State the order of each of the following differential equations and name the dependent and independent variables. Classify each equation as linear homogeneous, linear nonhomogeneous or nonlinear differential equations. (a) \(\frac{\mathrm{d} x}{\mathrm{~d} t}+2 x=0\) (b) \(\frac{\mathrm{d}^{2} x}{\mathrm{~d} t^{2}}+2 \frac{\mathrm{d} x}{\mathrm{~d} t}+3 x=0\) (c) \(\left(\frac{\mathrm{d} x}{\mathrm{~d} t}\right)^{2}+x=0\) (d) \(\frac{\mathrm{d} x}{\mathrm{~d} t}+2 x=t^{2}\) (e) \(\frac{\mathrm{d}^{2} x}{\mathrm{~d} t^{2}}+\frac{\mathrm{d} x}{\mathrm{~d} t}-4 x=\cos t+\mathrm{e}^{t}\)

Find the general solutions of the following differential equations: (a) \(\frac{\mathrm{d}^{2} x}{\mathrm{~d} t^{2}}-3 \frac{\mathrm{d} x}{\mathrm{~d} t}+4 x=\cos 4 t-2 \sin 4 t\) (b) \(9 \frac{\mathrm{d}^{2} x}{\mathrm{~d} t^{2}}-12 \frac{\mathrm{d} x}{\mathrm{~d} t}+4 x=\mathrm{e}^{-3 t}\) (c) \(2 \frac{\mathrm{d}^{2} x}{\mathrm{~d} t^{2}}+4 \frac{\mathrm{d} x}{\mathrm{~d} t}-7 x=7 \cos 2 t\) (d) \(\frac{\mathrm{d}^{2} x}{\mathrm{~d} t^{2}}+\frac{\mathrm{d} x}{\mathrm{~d} t}+4 x=5 t-7\) (e) \(16 \frac{\mathrm{d}^{2} x}{\mathrm{~d} t^{2}}+8 \frac{\mathrm{d} x}{\mathrm{~d} t}+x=t+6\) (f) \(\frac{\mathrm{d}^{2} x}{\mathrm{~d} t^{2}}-8 \frac{\mathrm{d} x}{\mathrm{~d} t}+16 x=-3 \sin 3 t\) (g) \(\frac{\mathrm{d}^{2} x}{\mathrm{~d} t^{2}}-4 \frac{\mathrm{d} x}{\mathrm{~d} t}+7 x=\mathrm{e}^{-5 t}\) (h) \(3 \frac{\mathrm{d}^{2} x}{\mathrm{~d} t^{2}}+3 \frac{\mathrm{d} x}{\mathrm{~d} t}-x=t^{2}+\mathrm{e}^{-2 t}\) (i) \(\frac{\mathrm{d}^{2} x}{\mathrm{~d} t^{2}}+2 \frac{\mathrm{d} x}{\mathrm{~d} t}-3 x=5 \mathrm{e}^{-3 t}+\sin 2 t\) (j) \(\frac{\mathrm{d}^{2} x}{\mathrm{~d} t^{2}}+16 x=1+2 \sin 4 t\) (k) \(\frac{\mathrm{d}^{2} x}{\mathrm{~d} t^{2}}-4 \frac{\mathrm{d} x}{\mathrm{~d} t}=7-3 \mathrm{e}^{4 t}\)

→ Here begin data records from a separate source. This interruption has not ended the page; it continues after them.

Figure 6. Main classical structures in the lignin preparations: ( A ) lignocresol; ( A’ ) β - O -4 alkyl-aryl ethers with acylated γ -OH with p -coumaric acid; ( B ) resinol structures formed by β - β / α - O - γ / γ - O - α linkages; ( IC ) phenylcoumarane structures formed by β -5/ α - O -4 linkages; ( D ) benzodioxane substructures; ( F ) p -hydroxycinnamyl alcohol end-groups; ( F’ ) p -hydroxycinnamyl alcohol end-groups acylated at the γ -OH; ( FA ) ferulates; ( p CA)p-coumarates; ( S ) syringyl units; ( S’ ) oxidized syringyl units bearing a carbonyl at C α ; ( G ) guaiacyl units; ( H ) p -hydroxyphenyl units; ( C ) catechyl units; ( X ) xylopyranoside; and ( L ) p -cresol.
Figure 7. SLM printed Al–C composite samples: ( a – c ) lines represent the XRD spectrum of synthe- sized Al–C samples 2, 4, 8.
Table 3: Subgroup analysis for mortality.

Solve the following differential equation problems: (a) \(\frac{\mathrm{d} x}{\mathrm{~d} t}+\frac{\cos t}{\sin x}=0, \quad x(0)=-\pi\) (b) \(t \frac{\mathrm{d} x}{\mathrm{~d} t}-\mathrm{e}^{-x}=0, \quad x(1)=2\) (c) \(\frac{\mathrm{d} x}{\mathrm{~d} t}=x t^{2}, \quad x(2)=1\) (d) \(t \frac{\mathrm{d} x}{\mathrm{~d} t}=\frac{t}{\sin (x / t)}+x, \quad x(1)=1\) (e) \(\frac{\mathrm{d} x}{\mathrm{~d} t}=\frac{8 t-x}{2 x+t}, \quad x(0)=2\) (f) \(t \frac{\mathrm{d} x}{\mathrm{~d} t}+x \ln t=x(\ln x+1), \quad x(1)=2\) (g) \(t \frac{\mathrm{d} x}{\mathrm{~d} t}=x-t, \quad x(1)=3\) (h) \(\frac{\mathrm{d} x}{\mathrm{~d} t}=\frac{x-7 t}{x-t}, \quad x(0)=2\)

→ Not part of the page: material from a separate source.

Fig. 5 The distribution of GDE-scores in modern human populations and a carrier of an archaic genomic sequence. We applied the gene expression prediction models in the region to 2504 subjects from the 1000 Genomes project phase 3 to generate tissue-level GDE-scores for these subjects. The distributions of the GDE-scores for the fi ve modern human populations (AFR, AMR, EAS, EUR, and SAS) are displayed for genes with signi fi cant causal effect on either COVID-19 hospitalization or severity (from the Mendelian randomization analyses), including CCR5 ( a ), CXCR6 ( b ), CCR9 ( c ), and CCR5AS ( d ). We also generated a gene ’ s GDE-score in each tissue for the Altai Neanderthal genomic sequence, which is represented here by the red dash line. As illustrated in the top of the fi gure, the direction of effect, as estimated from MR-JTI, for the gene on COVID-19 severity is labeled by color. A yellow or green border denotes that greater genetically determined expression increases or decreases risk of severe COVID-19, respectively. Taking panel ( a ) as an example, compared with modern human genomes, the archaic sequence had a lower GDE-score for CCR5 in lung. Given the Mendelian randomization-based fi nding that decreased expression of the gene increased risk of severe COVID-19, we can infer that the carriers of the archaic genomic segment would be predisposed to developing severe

Sketch the direction field of the differential equation $$ \frac{\mathrm{d} x}{\mathrm{~d} t}=t-x $$ Verify that \(x=t-1+C \mathrm{e}^{-t}\) is the solution of the equation. Sketch the solution curve for which \(x(0)=2\), and that for which \(x(4)=0\), and check that these are consistent with your direction field.

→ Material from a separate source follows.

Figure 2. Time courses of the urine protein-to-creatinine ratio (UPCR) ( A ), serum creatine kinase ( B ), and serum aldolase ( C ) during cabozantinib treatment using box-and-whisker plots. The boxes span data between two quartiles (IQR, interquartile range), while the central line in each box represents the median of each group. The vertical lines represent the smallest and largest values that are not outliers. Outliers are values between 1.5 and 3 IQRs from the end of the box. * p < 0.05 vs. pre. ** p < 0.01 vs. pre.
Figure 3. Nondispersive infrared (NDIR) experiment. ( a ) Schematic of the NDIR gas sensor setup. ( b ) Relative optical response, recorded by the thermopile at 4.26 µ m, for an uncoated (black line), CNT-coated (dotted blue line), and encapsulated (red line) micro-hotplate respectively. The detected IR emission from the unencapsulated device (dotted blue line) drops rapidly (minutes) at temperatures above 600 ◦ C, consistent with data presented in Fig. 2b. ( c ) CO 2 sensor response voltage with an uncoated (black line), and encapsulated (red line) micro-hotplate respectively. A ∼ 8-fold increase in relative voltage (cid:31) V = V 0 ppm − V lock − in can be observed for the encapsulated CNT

A water treatment plant deals with a constant influx \(Q\) of polluted water with pollutant concentration \(s_{0}\). The treatment tank contains bacteria which consume the pollutant and protozoa which feed on the bacteria, thus keeping the bacteria from increasing too rapidly and overwhelming the system. If the concentration of the bacteria and the protozoa are denoted by \(b\) and \(p\) the system is governed by the differential equations $$ \begin{aligned} &\frac{\mathrm{d} s}{\mathrm{~d} t}=r\left(s_{0}-s\right)-\alpha m \frac{b s}{1+s} \\ &\frac{\mathrm{d} b}{\mathrm{~d} t}=-r b+m \frac{b s}{1+s}-\beta n \frac{b p}{1+p} \\ &\frac{\mathrm{d} p}{\mathrm{~d} t}=-r p+n \frac{b p}{1+p} \end{aligned} $$ Write a program to solve these equations numerically. Measurements have determined that the (biological) parameters \(\alpha, m, \beta\) and \(n\) have the values \(0.5,1.0,0.8\) and \(0.1\) respectively. The parameter \(r\) is a measure of the inflow rate of polluted water and \(s_{0}\) is the level of pollutant. Using the initial conditions \(s(0)=0, b(0)=0.2\) and \(p(0)=0.05\) determine the final steady level of pollutant if \(r=0.05\) and \(s_{0}=0.4\). What effect does doubling the inflow rate \((r)\) have?